A plaque at Hartley Hall will celebrate the Black students who lived there in the early 20th century, among them poet Langston Hughes.
Similarly, at Furnald Hall, the memory of Frederick W. Wells, the victim of a 1924 incident involving the Ku Klux Klan who targeted him as the school’s first Black law student living on-campus, will be honored.
Several klansmen wearing robes and hoods shouted racial slurs and burned a seven-foot-tall wooden cross near the dorms where the 24-year-old Tennessean was living.

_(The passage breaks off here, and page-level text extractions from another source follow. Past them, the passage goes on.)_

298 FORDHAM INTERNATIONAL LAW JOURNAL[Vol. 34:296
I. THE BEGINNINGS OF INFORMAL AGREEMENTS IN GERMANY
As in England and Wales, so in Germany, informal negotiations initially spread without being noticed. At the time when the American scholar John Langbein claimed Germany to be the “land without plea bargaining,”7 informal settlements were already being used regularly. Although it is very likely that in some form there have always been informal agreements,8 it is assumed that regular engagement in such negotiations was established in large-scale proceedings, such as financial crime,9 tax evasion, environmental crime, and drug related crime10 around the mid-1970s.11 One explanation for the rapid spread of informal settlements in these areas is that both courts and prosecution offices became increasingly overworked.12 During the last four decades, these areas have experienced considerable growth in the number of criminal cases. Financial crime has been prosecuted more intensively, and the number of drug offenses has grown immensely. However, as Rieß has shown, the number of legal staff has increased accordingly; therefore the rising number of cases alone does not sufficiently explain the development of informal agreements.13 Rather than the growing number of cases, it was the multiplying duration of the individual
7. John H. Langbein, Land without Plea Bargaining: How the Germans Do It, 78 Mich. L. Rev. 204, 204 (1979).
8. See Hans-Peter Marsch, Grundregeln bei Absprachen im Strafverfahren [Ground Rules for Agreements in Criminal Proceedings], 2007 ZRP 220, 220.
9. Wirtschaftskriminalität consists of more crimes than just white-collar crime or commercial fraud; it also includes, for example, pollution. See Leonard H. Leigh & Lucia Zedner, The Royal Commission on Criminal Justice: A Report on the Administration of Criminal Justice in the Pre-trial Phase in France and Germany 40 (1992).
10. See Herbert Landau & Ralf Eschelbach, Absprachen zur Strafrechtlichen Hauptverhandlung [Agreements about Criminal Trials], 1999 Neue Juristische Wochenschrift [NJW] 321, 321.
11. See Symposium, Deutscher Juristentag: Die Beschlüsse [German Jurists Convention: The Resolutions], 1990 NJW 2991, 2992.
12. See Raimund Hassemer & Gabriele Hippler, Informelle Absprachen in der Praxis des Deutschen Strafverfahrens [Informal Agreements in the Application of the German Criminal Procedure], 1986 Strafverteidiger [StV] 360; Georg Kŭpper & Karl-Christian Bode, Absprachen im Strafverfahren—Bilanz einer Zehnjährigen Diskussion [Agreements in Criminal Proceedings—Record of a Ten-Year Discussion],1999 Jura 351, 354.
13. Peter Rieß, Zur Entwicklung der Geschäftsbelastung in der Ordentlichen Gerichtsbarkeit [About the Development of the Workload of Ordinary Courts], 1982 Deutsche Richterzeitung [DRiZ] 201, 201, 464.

Markers will also be installed at residence halls John Jay Hall and 50 Haven Avenue (previously named Bard Hall). The notations will acknowledge that John Jay, “Bard owned three people as slaves, according to the 1790 census.” He is now notorious for his 1776 New York Gazette advertisement which offered a $10 reward for the return of a formerly enslaved man named James who had escaped.
These commemorations are part of a research project that began in 2015 at the behest of Columbia University President Lee Bollinger. The project investigated the university’s connection to slavery and how the profits from slavery have helped fund the school.
The project gained momentum following the murder of George Floyd at the hands of the police in May 2020.
The Ivy League school joins a list of educational institutions that have recognized their historic links to slavery, including Harvard Law School, Rutgers University, the University of Mississippi and the University of South Carolina.
“These markers are an invitation for us to talk about the complicated legacies of namesakes and the complicated ways in which blood money from slavery is woven into old institutions like Rutgers,” Rutgers President Jonathan Holloway said in a statement.